After inflicting The A-Team on the world in 2010, Joe Carnahan seemed poised to become something of a Michael Bay figure, making very loud, very busy action movies that were too long and generally unpleasant to watch. I really, really, really hated The A-Team, so I was not completely sold on watching The Grey, despite a very exciting trailer that showed star Liam Neeson preparing to fight a wolf more or less barehanded, taping a knife into one fist and several knuckles full of broken glass on the other. I heard good things about it the longer time went on, so when my wife rented the movie for us, I sat down to watch with some trepidation, but with a degree of optimism I might not otherwise have had after the A-Team debacle.
I will say at the very outset of this review, before I say anything else, that The Grey is far and away a better film than The A-Team. Not only is it narratively more cohesive, but it completely jettisons the hyperactive filmmaking techniques that literally gave me a headache while watching that other film and delivers up a truly surprising, thoughtful and suspenseful story.
Liam Neeson stars at John Ottway, a man hired by a huge, unnamed oil conglomerate to live in the frozen wasteland of northern Alaska and protect the other employees from deadly attacks by the wildlife, especially wolves.
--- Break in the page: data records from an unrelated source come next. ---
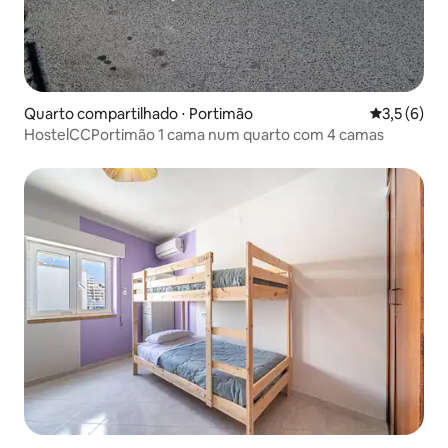
Quarto compartilhado ⋅ Portimão
3,5 de uma 
3,5 (6)
HostelCCPortimão 1 cama num quarto com 4 camas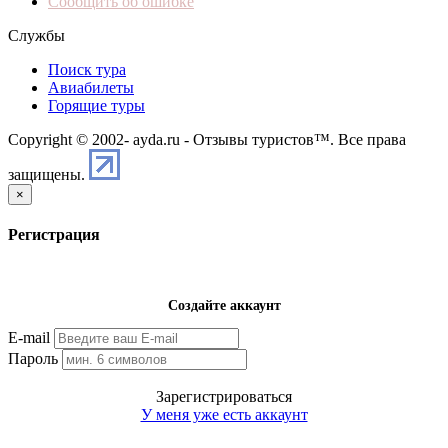
Сообщить об ошибке
Службы
Поиск тура
Авиабилеты
Горящие туры
Copyright © 2002-
ayda.ru - Отзывы туристов™. Все права
защищены.
×
Регистрация
Создайте аккаунт
E-mail
Пароль
Зарегистрироваться
У меня уже есть аккаунт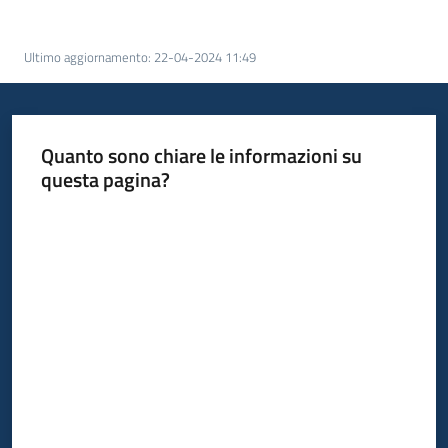
Piani
Programmi
Ultimo aggiornamento
:
22-04-2024 11:49
Progetti
Menu selezionato
Quanto sono chiare le informazioni su
questa pagina?
Osservatorio
Valuta da 1 a 5 stelle
educazione
sicurezza
stradale
Seguici
su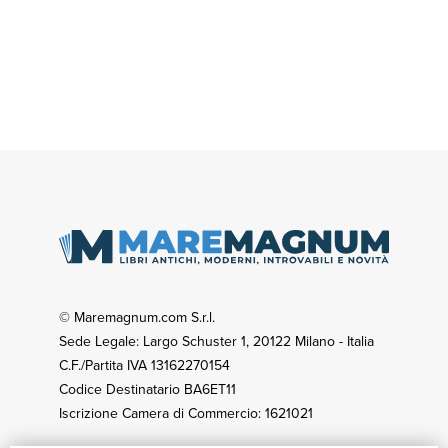
© Maremagnum.com S.r.l.
Sede Legale: Largo Schuster 1, 20122 Milano - Italia
C.F./Partita IVA 13162270154
Codice Destinatario BA6ET11
Iscrizione Camera di Commercio: 1621021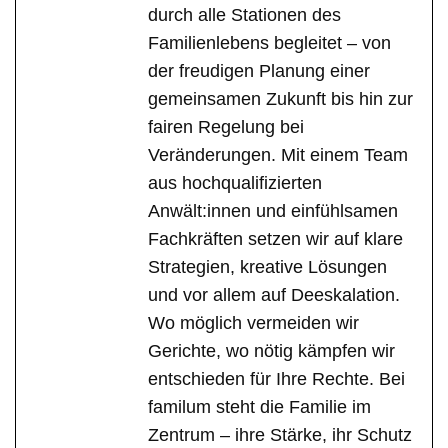
durch alle Stationen des
Familienlebens begleitet – von
der freudigen Planung einer
gemeinsamen Zukunft bis hin zur
fairen Regelung bei
Veränderungen. Mit einem Team
aus hochqualifizierten
Anwält:innen und einfühlsamen
Fachkräften setzen wir auf klare
Strategien, kreative Lösungen
und vor allem auf Deeskalation.
Wo möglich vermeiden wir
Gerichte, wo nötig kämpfen wir
entschieden für Ihre Rechte. Bei
familum steht die Familie im
Zentrum – ihre Stärke, ihr Schutz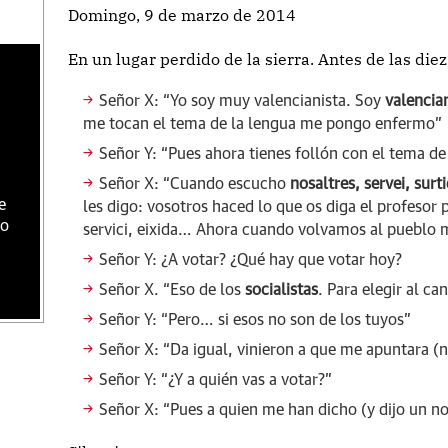
Domingo, 9 de marzo de 2014
En un lugar perdido de la sierra. Antes de las di
Señor X: “Yo soy muy valencianista. Soy
valencia
me tocan el tema de la lengua me pongo enfermo”
Señor Y: “Pues ahora tienes follón con el tema d
Señor X: “Cuando escucho
nosaltres, servei, surt
e
les digo: vosotros haced lo que os diga el profesor 
do
servici, eixida…
Ahora cuando volvamos al pueblo me
Señor Y: ¿A votar? ¿Qué hay que votar hoy?
Señor X. “Eso de los
socialistas
. Para elegir al ca
Señor Y: “Pero… si esos no son de los tuyos”
Señor X: “Da igual, vinieron a que me apuntara (n
Señor Y: “¿Y a quién vas a votar?”
Señor X: “Pues a quien me han dicho (y dijo un 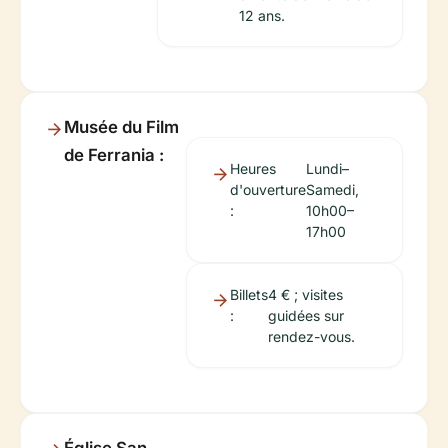
12 ans.
Musée du Film
de Ferrania :
Heures
Lundi–
d'ouverture
Samedi,
:
10h00–
17h00
Billets
4 € ; visites
:
guidées sur
rendez-vous.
With his rifle in hand, Ottway is a killing machine, but lest you think that this is another variation of the kind of character Neeson plays in the Taken films, Ottway is quickly revealed to be a psychologically tortured man who has lost pretty much all of his will to live. The film opens with a voiceover narrating the content of a letter he writes to his former wife, though the reason for their parting is not explained until well into the film. The letter is tantamount to a suicide note.
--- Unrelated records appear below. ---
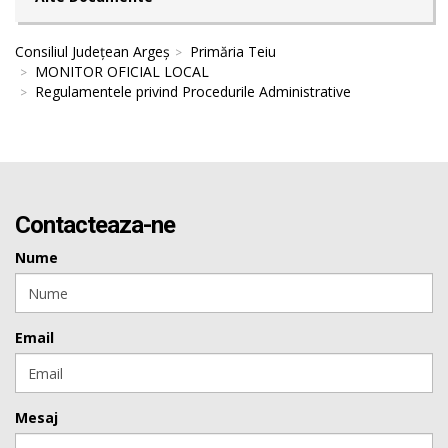
Consiliul Județean Argeș
Primăria Teiu
MONITOR OFICIAL LOCAL
Regulamentele privind Procedurile Administrative
Contacteaza-ne
Nume
Email
Mesaj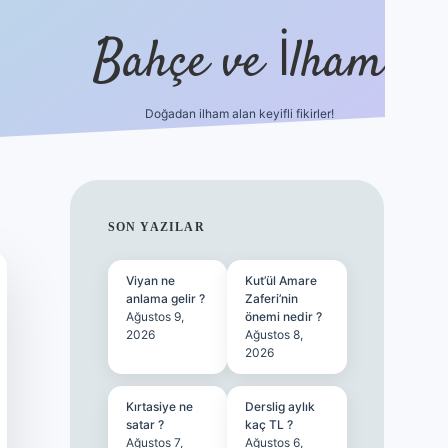
Bahçe ve İlham
Doğadan ilham alan keyifli fikirler!
ilbet yeni giriş
ilbet giriş
vdcasino giriş
betexper
SIDEBAR
SON YAZILAR
Viyan ne
Kut’ül Amare
anlama gelir ?
Zaferi’nin
Ağustos 9,
önemi nedir ?
2026
Ağustos 8,
2026
Kırtasiye ne
Derslig aylık
satar ?
kaç TL ?
Ağustos 7,
Ağustos 6,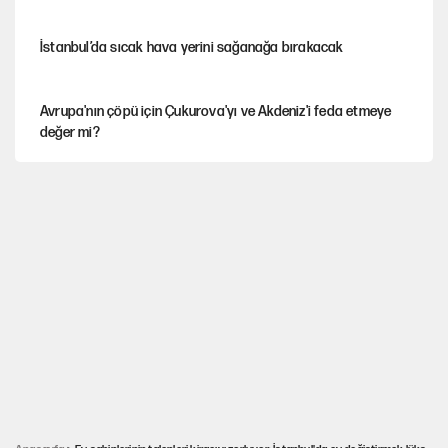
İstanbul’da sıcak hava yerini sağanağa bırakacak
Avrupa'nın çöpü için Çukurova'yı ve Akdeniz'i feda etmeye
değer mi?
Mekke Anlaşması ile Türkiye savaşa çekiliyor
YENİ Parti’nin çerçeve yasa kararı belli oldu
Karadeniz’de dron saldırısına uğrayan NADEZHDA gemisi
Türkiye'ye geldi
Güneş tutulması ne zaman yaşanacak?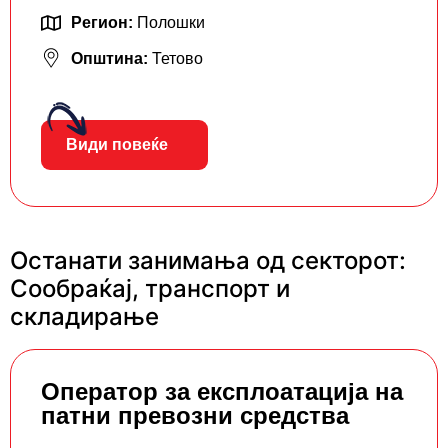
Регион:
Полошки
Општина:
Тетово
Види повеќе
Останати занимања од секторот:
Сообраќај, транспорт и
складирање
Oператор за експлоатација на
патни превозни средства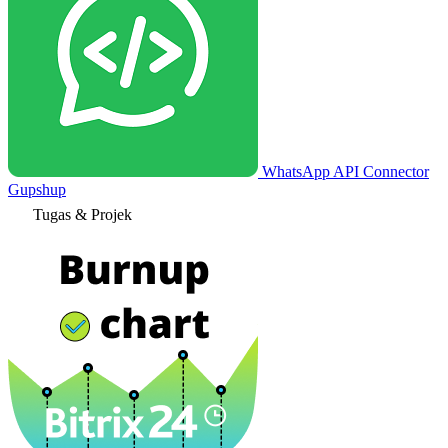
WhatsApp API Connector
Gupshup
Tugas & Projek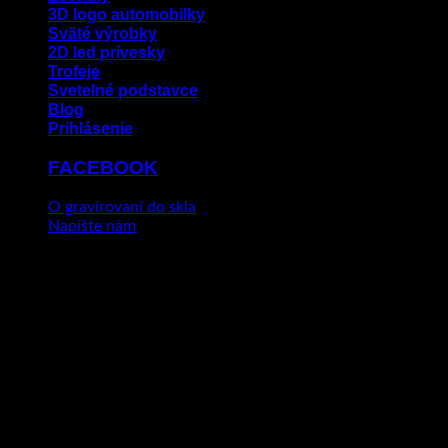
3D logo automobilky
Sväté výrobky
2D led prívesky
Trofeje
Svetelné podstavce
Blog
Prihlásenie
FACEBOOK
O gravírovaní do skla
Napíšte nám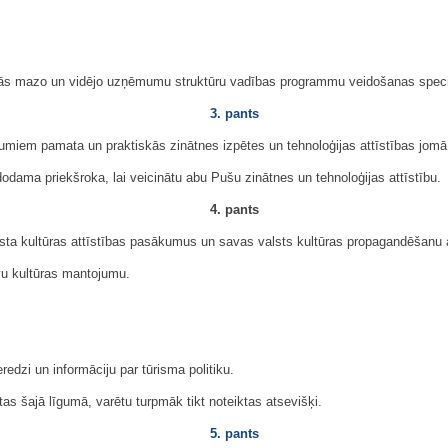
inās mazo un vidējo uzņēmumu struktūru vadības programmu veidošanas speciāl
3. pants
umiem pamata un praktiskās zinātnes izpētes un tehnoloģijas attīstības jomā
ama priekšroka, lai veicinātu abu Pušu zinātnes un tehnoloģijas attīstību.
4. pants
a kultūras attīstības pasākumus un savas valsts kultūras propagandēšanu at
vu kultūras mantojumu.
dzi un informāciju par tūrisma politiku.
as šajā līgumā, varētu turpmāk tikt noteiktas atsevišķi.
5. pants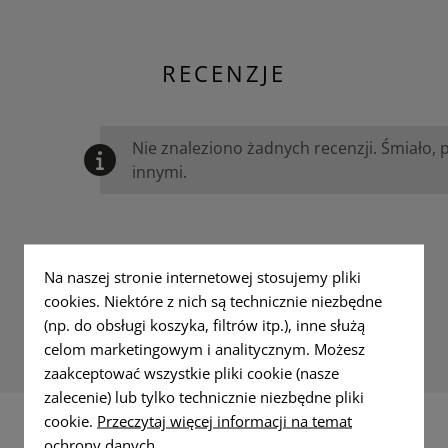
RECENZJE
Nie znaleziono żadnych recenzji. Śmiało, 
innymi.
Na naszej stronie internetowej stosujemy pliki
cookies. Niektóre z nich są technicznie niezbędne
(np. do obsługi koszyka, filtrów itp.), inne służą
celom marketingowym i analitycznym. Możesz
zaakceptować wszystkie pliki cookie (nasze
zalecenie) lub tylko technicznie niezbędne pliki
cookie.
Przeczytaj więcej informacji na temat
ochrony danych.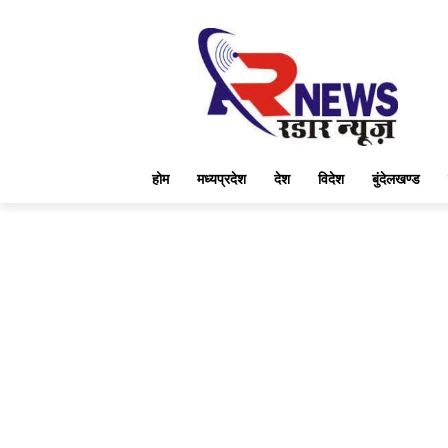
होम
मध्यप्रदेश
देश
विदेश
बुंदेलखण्ड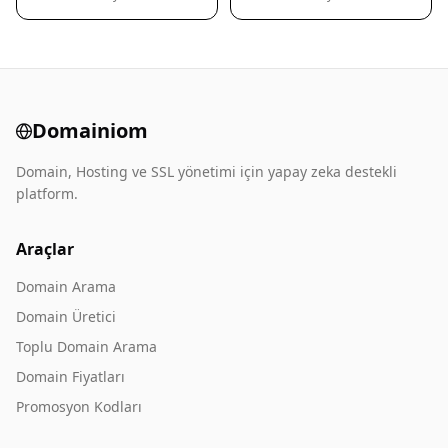
Domainiom
Domain, Hosting ve SSL yönetimi için yapay zeka destekli
platform.
Araçlar
Domain Arama
Domain Üretici
Toplu Domain Arama
Domain Fiyatları
Promosyon Kodları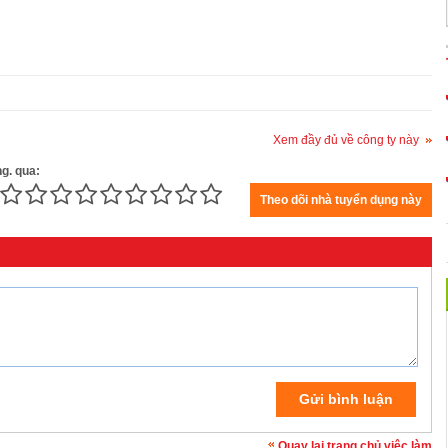
Xem đầy đủ về công ty này
ng. qua:
Quay lại trang chủ việc làm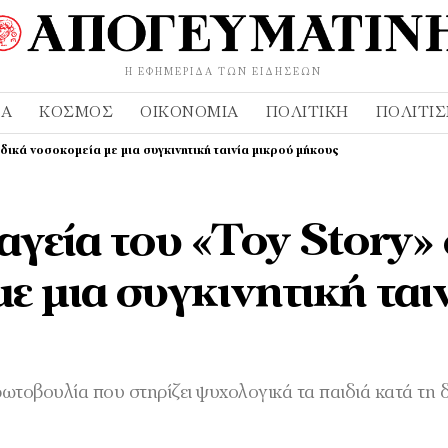
Η ΕΦΗΜΕΡΊΔΑ ΤΩΝ ΕΙΔΉΣΕΩΝ
ΔΑ
ΚΌΣΜΟΣ
ΟΙΚΟΝΟΜΊΑ
ΠΟΛΙΤΙΚΉ
ΠΟΛΙΤΙ
ιδικά νοσοκομεία με μια συγκινητική ταινία μικρού μήκους
αγεία του «Toy Story»
ε μια συγκινητική ται
ρωτοβουλία που στηρίζει ψυχολογικά τα παιδιά κατά τη δ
Ottway has nothing in common with the rowdy wildcatters that populate this outpost at the end of the world, and he seems as glad as he’s capable of feeling when it’s time to return to civilization. Boarding a flight out of the snowy wastes, he anticipates… something, but his plans are interrupted by the sudden and catastrophic malfunction of the plane, which goes down in a harrowing sequence that leaves all but a handful of the other passengers dead. It’s ten below zero on the open ice and snow and supplies are minimal. Moreover, the landscape is infested by aggressive wolves attracted by the smell of available flesh.